WHAT NEEDS TO BE DONE – How many lines of the entries below include the word "produce"? Answer with the number alone.
--- START ---
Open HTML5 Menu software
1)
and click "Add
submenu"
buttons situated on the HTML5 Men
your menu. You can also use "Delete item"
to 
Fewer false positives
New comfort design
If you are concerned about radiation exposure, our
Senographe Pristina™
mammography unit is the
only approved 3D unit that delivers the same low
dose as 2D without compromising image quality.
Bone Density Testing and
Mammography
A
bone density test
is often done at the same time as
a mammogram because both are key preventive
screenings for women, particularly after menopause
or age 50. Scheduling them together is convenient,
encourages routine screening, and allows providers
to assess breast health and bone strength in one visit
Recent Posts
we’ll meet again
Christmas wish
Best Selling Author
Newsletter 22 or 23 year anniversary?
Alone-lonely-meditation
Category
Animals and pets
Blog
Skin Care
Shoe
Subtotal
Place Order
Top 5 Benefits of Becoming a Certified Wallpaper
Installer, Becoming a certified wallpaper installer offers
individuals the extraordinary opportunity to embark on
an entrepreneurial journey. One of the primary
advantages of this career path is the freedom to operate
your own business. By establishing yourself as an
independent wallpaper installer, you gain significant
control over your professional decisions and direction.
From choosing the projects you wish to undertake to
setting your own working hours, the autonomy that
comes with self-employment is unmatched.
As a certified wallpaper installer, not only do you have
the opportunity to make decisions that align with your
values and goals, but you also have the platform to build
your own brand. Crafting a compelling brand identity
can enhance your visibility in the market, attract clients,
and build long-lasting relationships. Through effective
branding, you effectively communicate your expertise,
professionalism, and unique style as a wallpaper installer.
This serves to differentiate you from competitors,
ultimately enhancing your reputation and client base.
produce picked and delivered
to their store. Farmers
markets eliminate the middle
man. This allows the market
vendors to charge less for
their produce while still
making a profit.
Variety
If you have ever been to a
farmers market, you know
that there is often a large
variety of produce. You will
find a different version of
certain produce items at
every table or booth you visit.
--- END ---
ANSWER SPACE – 4